I don’t think it’s possible for any child growing up in Scotland to not have encountered shortbread usually over Christmas and New Year. It seems like everyone has an auntie with a perfect recipe and every household drags out a tin of shortbread at New Year. There are traditions involving shortbread all through Scotland from the borders right up to Shetland. In Shetland, it was traditional to break a decorated shortbread cake over the head of a new bride on the threshold of her new home.
One tradition I came across while living in Dundee on Scotland’s east coast is that of eating shortbread with cheese. A sugary biscuit with cheese? I know I couldn’t believe it at first either but trust me, once you’ve tried it… mmmmmmmmmmmmmmmmmm
So what’s the skinny? Where did shortbread appear from?
For those unfortunate souls amongst you who have never had the joy that is shortbread dipped in your tea…… it’s a crumbly, buttery biscuit topped with sugar.
It’s thought to have started life in the medieval period as the leftover dough from bread making which was scraped together and dried on the floor of a low oven, making it into a kind of rusk bread/biscuit (biscuit meaning twice cooked). Gradually over time, the yeast was replaced with butter and the biscuit developed into what we know as shortbread.
Given its high butter content, it was an expensive luxury and a treat rather than something the ordinary folk could enjoy frequently so tended to be kept for special occasions like weddings or New Year. (The custom of eating shortbread at New Year has its origins in the ancient pagan Yule Cakes which symbolised the sun.

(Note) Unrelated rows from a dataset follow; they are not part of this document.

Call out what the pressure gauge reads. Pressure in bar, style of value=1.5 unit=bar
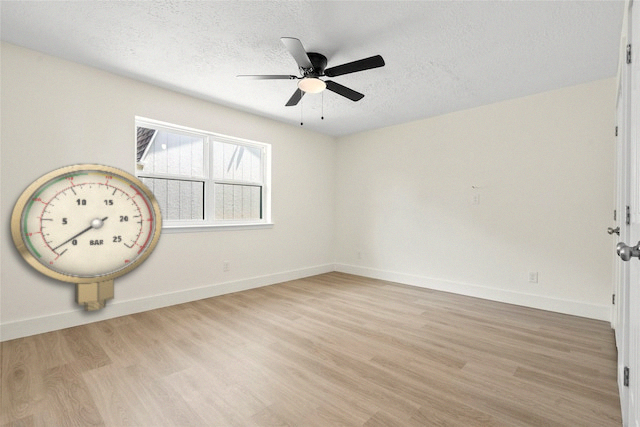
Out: value=1 unit=bar
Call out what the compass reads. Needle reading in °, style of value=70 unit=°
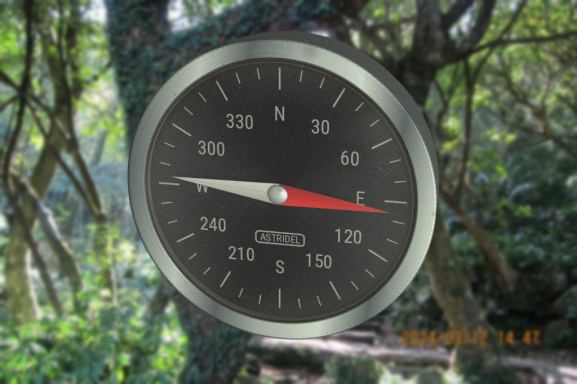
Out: value=95 unit=°
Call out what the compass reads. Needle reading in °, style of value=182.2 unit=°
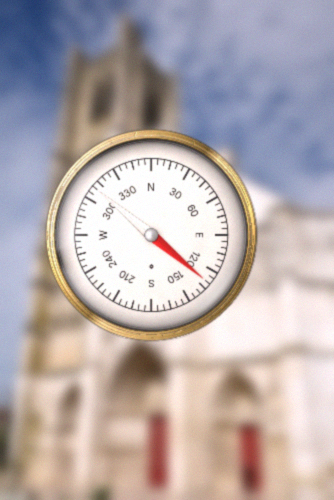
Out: value=130 unit=°
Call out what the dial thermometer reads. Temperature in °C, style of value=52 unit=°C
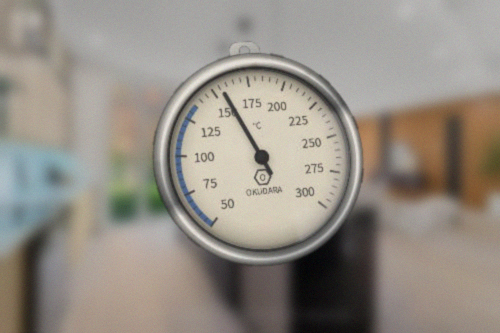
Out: value=155 unit=°C
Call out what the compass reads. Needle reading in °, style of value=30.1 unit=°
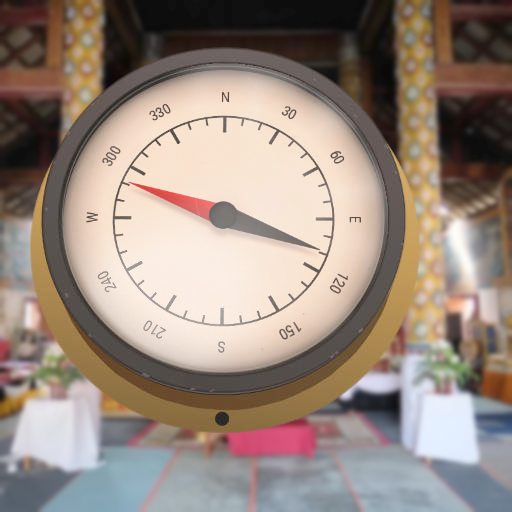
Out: value=290 unit=°
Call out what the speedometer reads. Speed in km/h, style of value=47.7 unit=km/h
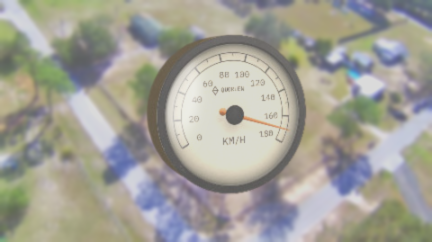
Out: value=170 unit=km/h
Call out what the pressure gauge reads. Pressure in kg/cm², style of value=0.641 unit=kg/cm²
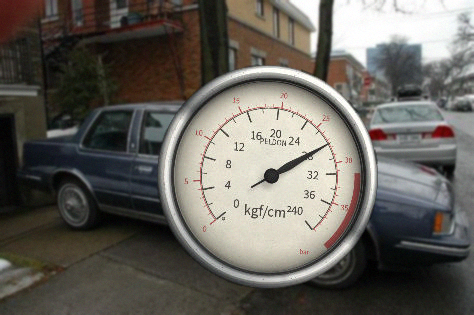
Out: value=28 unit=kg/cm²
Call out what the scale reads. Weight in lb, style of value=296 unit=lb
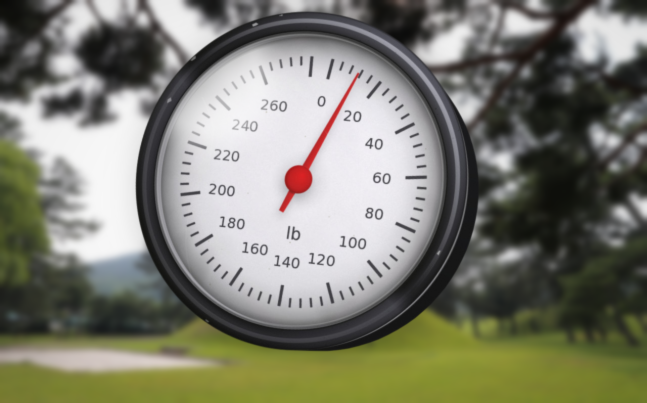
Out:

In Scotland, it is still traditionally offered to “first footers” at New Year. A first footer is the first person to enter your home after the new year has started. Traditionally thought to bring good fortune and luck if they are tall and dark-haired, although fair hair or red hair is seen as unlucky, they bring a gift of coal and whisky to symbolise warmth for the coming year and good cheer.)
Shortbread is traditionally formed into one of three shapes: one large circle divided into segments (“Petticoat Tails”); individual round biscuits (“Shortbread Rounds”); or a thick rectangular slab cut into “fingers.” The “Petticoat tails” style has been attributed to Mary Queen of Scots with two theories regarding the name of these biscuits. It has been suggested that the name “petticoat tail” may be a corruption of the French Petites gatelles(“little cakes”).
However, these traditional Scottish shortbread biscuits may in fact date back beyond the 12th century. The triangles fit together into a circle and echo the shape of the pieces of fabric used to make a full-gored petticoat during the reign of Elizabeth I. The theory here is that the name may have come from the word for the pattern which was ‘tally’, and so the biscuits became known as ‘petticoat tallis’.
Shortbread is also a staple of the Scottish tourist industry with its image of traditionally Scottish biscuits being used to sell boxes to tourists, adorned with images of the highland and tartan. This has led to the phrase “having a shortbread tin view of Scotland” usually referred to in terms of tourism where tourists only think of the “image of Scotland” seen on a shortbread tin and don’t see the real Scotland.
So, to make your own shortbread ready for the New Year.
Ingredients (about 20 biscuits)
- 225g unsalted butter (softened) and a little more for greasing the tray
- 110g caster sugar and some for dusting the top
- 225g plain flour
- 110g corn flour
- pinch of salt
1. Lightly butter your baking trays
2. Cream together the butter and sugar in a big bowl until it’s light and fluffy. Then sift in the corn flour and plain flour add the salt and combine together.
3. Tip the mixture onto a lightly floured surface and knead into a soft dough.
4. Roll the kneaded dough out between two pieces of baking paper to a thickness of about 1cm and cut into your desired shapes then prick them all over with a fork.
5. Put your biscuits onto your greased tray and chill for 30 mins.
6. meanwhile heat your oven 170 or 150 for a fan oven.
7. Bake your shortbread for around 20 mins until they are just starting to turn golden on the edges. They will still feel slightly soft, so leave them on the tray for a few moments to firm up before transferring them to a wire cooling rack.
8. Dust with sugar and enjoy.
Shortbread will keep in an air tight container for about 3 or 4 days.